When Open Source Turns Against You: Inside the npm Supply Chain Worm
Feb 23, 2026
Open source is the backbone of modern development. Most of us install packages without a second thought, trusting that the ecosystem will sort itself out. But every so often, someone abuses that trust in a very calculated way.
Security researchers recently uncovered an active supply chain campaign targeting npm. It behaves less like a simple backdoor and more like a worm, spreading through stolen developer credentials and quietly expanding its reach.
Let’s break down what’s happening, why it matters, and what developers should do right now.
A Worm Hiding in Plain Sight
Researchers identified at least 19 malicious npm packages tied to this campaign. These packages were published under aliases designed to look legitimate or mimic commonly used libraries.
This tactic, known as typosquatting, relies on small spelling changes or believable naming to trick developers into installing the wrong package.
Known Malicious Packages:
- claud-code@0.2.1
- cloude-code@0.2.1
- cloude@0.3.0
- crypto-locale@1.0.0
- crypto-reader-info@1.0.0
- detect-cache@1.0.0
- format-defaults@1.0.0
- hardhta@1.0.0
- locale-loader-pro@1.0.0
- naniod@1.0.0
- node-native-bridge@1.0.0
- opencraw@2026.2.17
- parse-compat@1.0.0
- rimarf@1.0.0
- scan-store@1.0.0
- secp256@1.0.0
- suport-color@1.0.1
- veim@2.46.2
- yarsg@18.0.1
In addition, four related “sleeper” packages were identified: ethres, iru-caches, iruchache, and uudi. These did not contain malicious features at the time of analysis but were linked to the same publisher infrastructure.
What the Malware Actually Does
This isn’t just a simple credential stealer. It’s structured in stages and built for persistence.
Stage One: Immediate Harvesting
After installation, the first stage focuses on collecting sensitive information from the developer’s environment:
- System details and hardware identifiers
- npm tokens and authentication configs
- GitHub access tokens
- Cloud API keys and environment variables
- Cryptocurrency wallet keys
Stage Two: Delayed and Deeper
The second stage activates after roughly 48 hours to evade sandbox detection.

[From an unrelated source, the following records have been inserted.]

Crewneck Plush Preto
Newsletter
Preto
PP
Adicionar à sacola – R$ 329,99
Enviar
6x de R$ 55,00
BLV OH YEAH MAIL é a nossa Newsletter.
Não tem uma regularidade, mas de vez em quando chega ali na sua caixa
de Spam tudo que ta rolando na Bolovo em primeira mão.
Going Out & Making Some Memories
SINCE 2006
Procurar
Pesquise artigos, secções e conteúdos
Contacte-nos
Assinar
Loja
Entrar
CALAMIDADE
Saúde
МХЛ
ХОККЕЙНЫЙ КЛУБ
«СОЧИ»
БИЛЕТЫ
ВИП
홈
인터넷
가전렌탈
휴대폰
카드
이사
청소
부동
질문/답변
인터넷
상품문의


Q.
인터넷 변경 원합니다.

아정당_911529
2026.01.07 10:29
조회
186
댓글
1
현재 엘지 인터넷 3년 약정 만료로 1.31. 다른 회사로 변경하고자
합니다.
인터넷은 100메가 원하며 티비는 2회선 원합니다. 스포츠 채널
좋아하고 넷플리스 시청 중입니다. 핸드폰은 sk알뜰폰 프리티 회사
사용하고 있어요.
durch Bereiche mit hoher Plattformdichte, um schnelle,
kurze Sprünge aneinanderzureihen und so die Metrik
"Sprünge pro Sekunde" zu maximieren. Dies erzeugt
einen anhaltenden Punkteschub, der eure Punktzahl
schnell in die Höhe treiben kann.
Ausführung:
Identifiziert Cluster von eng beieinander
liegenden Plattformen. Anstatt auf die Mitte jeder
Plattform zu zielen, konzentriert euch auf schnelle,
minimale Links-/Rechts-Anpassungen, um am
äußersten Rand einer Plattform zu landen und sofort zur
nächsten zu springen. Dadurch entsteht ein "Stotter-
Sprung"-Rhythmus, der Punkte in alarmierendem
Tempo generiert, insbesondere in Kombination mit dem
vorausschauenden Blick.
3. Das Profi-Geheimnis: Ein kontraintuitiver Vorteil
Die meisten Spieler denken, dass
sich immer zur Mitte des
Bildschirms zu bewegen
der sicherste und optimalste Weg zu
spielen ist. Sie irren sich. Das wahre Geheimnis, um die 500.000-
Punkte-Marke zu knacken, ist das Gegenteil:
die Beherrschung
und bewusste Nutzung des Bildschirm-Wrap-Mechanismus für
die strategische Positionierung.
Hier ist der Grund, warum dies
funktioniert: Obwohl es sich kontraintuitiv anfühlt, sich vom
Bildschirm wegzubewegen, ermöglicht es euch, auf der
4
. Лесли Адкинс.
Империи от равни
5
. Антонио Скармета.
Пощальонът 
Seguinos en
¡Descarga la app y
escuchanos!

This stage expands the attack by:
- Harvesting credentials from password managers
- Propagating using stolen npm and GitHub identities to infect more packages
- Injecting itself into local development tooling
- Exfiltrating data over HTTPS with DNS-based fallback
There is even a disabled-by-default kill-switch routine designed to wipe a user’s home directory if communication is lost.
Targeting AI Coding Assistants
One of the more concerning elements is a module designed to tamper with AI coding assistants. The malware deploys a rogue Model Context Protocol (MCP) server and registers it as if it were a legitimate tool provider.
It then uses prompt injection techniques to trick AI tools into exposing sensitive local files such as:
~/.ssh/id_rsaand other keys~/.aws/credentials~/.npmrc.envfiles
The targeted tools include Claude Code, Claude Desktop, Cursor, and VS Code extensions. It also harvests API keys for major LLM providers.
Built for Evasion
The malware contains a polymorphic engine designed to rewrite its own code by renaming variables, rewriting control flow, and inserting junk code. This suggests the operators are preparing for long-term survival in the ecosystem.
How to Sanitize Your Environment
If you have installed any of the affected packages, take action immediately:
- Remove & Uninstall: Delete the packages from your projects and uninstall them globally.
- Rotate Tokens: Change all npm and GitHub tokens immediately.
- Reset Secrets: Rotate CI/CD secrets and LLM API keys.
- Regenerate Keys: Create new SSH keys if they were stored on the machine.
- Audit Workflows: Check
.github/workflows/for unauthorized changes.